What you are asked to do: Reproduce every one of the rows below character for character, keeping each line break where it falls.

(Study material)

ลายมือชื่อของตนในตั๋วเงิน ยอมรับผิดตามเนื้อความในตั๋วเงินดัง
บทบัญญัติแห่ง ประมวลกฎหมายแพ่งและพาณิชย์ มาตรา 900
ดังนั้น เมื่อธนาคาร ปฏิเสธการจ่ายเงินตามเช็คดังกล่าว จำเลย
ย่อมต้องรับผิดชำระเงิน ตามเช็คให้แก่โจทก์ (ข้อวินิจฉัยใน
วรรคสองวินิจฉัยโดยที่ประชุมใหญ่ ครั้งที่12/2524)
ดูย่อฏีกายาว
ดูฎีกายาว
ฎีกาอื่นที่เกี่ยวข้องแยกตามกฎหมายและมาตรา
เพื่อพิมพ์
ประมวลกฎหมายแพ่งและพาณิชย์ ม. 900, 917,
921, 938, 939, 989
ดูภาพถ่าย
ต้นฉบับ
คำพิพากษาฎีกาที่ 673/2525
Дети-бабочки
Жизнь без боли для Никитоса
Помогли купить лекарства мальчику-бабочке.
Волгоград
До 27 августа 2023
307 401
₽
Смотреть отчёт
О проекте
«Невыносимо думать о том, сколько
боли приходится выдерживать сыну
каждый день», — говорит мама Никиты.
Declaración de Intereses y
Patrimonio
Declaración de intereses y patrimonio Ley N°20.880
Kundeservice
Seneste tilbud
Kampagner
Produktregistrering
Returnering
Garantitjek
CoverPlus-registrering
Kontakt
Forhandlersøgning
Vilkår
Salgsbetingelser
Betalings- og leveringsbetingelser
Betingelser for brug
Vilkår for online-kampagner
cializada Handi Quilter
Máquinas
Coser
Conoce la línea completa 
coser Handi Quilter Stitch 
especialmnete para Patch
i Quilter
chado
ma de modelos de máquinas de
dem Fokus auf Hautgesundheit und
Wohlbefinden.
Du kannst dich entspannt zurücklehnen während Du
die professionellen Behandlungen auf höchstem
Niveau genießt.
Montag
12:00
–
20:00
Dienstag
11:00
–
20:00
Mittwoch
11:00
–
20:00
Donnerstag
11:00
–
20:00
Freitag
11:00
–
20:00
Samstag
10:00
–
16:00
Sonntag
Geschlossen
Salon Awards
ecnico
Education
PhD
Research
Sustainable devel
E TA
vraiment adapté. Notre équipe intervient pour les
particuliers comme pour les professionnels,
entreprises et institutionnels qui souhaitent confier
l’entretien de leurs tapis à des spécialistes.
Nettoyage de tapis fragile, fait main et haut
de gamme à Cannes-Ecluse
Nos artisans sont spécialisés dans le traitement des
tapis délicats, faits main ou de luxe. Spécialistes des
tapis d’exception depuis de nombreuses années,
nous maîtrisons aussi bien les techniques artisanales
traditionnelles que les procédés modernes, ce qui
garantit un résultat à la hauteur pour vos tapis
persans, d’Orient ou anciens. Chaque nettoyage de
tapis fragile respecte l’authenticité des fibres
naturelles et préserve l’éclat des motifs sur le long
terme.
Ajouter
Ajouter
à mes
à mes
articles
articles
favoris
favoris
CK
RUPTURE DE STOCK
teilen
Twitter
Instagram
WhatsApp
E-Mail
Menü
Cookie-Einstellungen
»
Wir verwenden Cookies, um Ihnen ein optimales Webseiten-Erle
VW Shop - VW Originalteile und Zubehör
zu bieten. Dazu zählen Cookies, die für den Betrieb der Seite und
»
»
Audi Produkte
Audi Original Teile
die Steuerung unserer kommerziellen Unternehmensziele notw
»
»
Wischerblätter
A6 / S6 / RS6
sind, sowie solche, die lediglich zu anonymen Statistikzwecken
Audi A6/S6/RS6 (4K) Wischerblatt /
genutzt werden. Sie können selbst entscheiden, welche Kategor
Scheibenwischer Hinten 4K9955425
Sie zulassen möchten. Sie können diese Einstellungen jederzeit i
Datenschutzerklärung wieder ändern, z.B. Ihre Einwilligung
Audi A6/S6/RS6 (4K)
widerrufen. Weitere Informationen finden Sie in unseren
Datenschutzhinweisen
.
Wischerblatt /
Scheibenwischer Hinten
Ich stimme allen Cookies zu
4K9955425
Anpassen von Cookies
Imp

(End Study material)

Finished task:
ลายมือชื่อของตนในตั๋วเงิน ยอมรับผิดตามเนื้อความในตั๋วเงินดัง
บทบัญญัติแห่ง ประมวลกฎหมายแพ่งและพาณิชย์ มาตรา 900
ดังนั้น เมื่อธนาคาร ปฏิเสธการจ่ายเงินตามเช็คดังกล่าว จำเลย
ย่อมต้องรับผิดชำระเงิน ตามเช็คให้แก่โจทก์ (ข้อวินิจฉัยใน
วรรคสองวินิจฉัยโดยที่ประชุมใหญ่ ครั้งที่12/2524)
ดูย่อฏีกายาว
ดูฎีกายาว
ฎีกาอื่นที่เกี่ยวข้องแยกตามกฎหมายและมาตรา
เพื่อพิมพ์
ประมวลกฎหมายแพ่งและพาณิชย์ ม. 900, 917,
921, 938, 939, 989
ดูภาพถ่าย
ต้นฉบับ
คำพิพากษาฎีกาที่ 673/2525
Дети-бабочки
Жизнь без боли для Никитоса
Помогли купить лекарства мальчику-бабочке.
Волгоград
До 27 августа 2023
307 401
₽
Смотреть отчёт
О проекте
«Невыносимо думать о том, сколько
боли приходится выдерживать сыну
каждый день», — говорит мама Никиты.
Declaración de Intereses y
Patrimonio
Declaración de intereses y patrimonio Ley N°20.880
Kundeservice
Seneste tilbud
Kampagner
Produktregistrering
Returnering
Garantitjek
CoverPlus-registrering
Kontakt
Forhandlersøgning
Vilkår
Salgsbetingelser
Betalings- og leveringsbetingelser
Betingelser for brug
Vilkår for online-kampagner
cializada Handi Quilter
Máquinas
Coser
Conoce la línea completa 
coser Handi Quilter Stitch 
especialmnete para Patch
i Quilter
chado
ma de modelos de máquinas de
dem Fokus auf Hautgesundheit und
Wohlbefinden.
Du kannst dich entspannt zurücklehnen während Du
die professionellen Behandlungen auf höchstem
Niveau genießt.
Montag
12:00
–
20:00
Dienstag
11:00
–
20:00
Mittwoch
11:00
–
20:00
Donnerstag
11:00
–
20:00
Freitag
11:00
–
20:00
Samstag
10:00
–
16:00
Sonntag
Geschlossen
Salon Awards
ecnico
Education
PhD
Research
Sustainable devel
E TA
vraiment adapté. Notre équipe intervient pour les
particuliers comme pour les professionnels,
entreprises et institutionnels qui souhaitent confier
l’entretien de leurs tapis à des spécialistes.
Nettoyage de tapis fragile, fait main et haut
de gamme à Cannes-Ecluse
Nos artisans sont spécialisés dans le traitement des
tapis délicats, faits main ou de luxe. Spécialistes des
tapis d’exception depuis de nombreuses années,
nous maîtrisons aussi bien les techniques artisanales
traditionnelles que les procédés modernes, ce qui
garantit un résultat à la hauteur pour vos tapis
persans, d’Orient ou anciens. Chaque nettoyage de
tapis fragile respecte l’authenticité des fibres
naturelles et préserve l’éclat des motifs sur le long
terme.
Ajouter
Ajouter
à mes
à mes
articles
articles
favoris
favoris
CK
RUPTURE DE STOCK
teilen
Twitter
Instagram
WhatsApp
E-Mail
Menü
Cookie-Einstellungen
»
Wir verwenden Cookies, um Ihnen ein optimales Webseiten-Erle
VW Shop - VW Originalteile und Zubehör
zu bieten. Dazu zählen Cookies, die für den Betrieb der Seite und
»
»
Audi Produkte
Audi Original Teile
die Steuerung unserer kommerziellen Unternehmensziele notw
»
»
Wischerblätter
A6 / S6 / RS6
sind, sowie solche, die lediglich zu anonymen Statistikzwecken
Audi A6/S6/RS6 (4K) Wischerblatt /
genutzt werden. Sie können selbst entscheiden, welche Kategor
Scheibenwischer Hinten 4K9955425
Sie zulassen möchten. Sie können diese Einstellungen jederzeit i
Datenschutzerklärung wieder ändern, z.B. Ihre Einwilligung
Audi A6/S6/RS6 (4K)
widerrufen. Weitere Informationen finden Sie in unseren
Datenschutzhinweisen
.
Wischerblatt /
Scheibenwischer Hinten
Ich stimme allen Cookies zu
4K9955425
Anpassen von Cookies
Imp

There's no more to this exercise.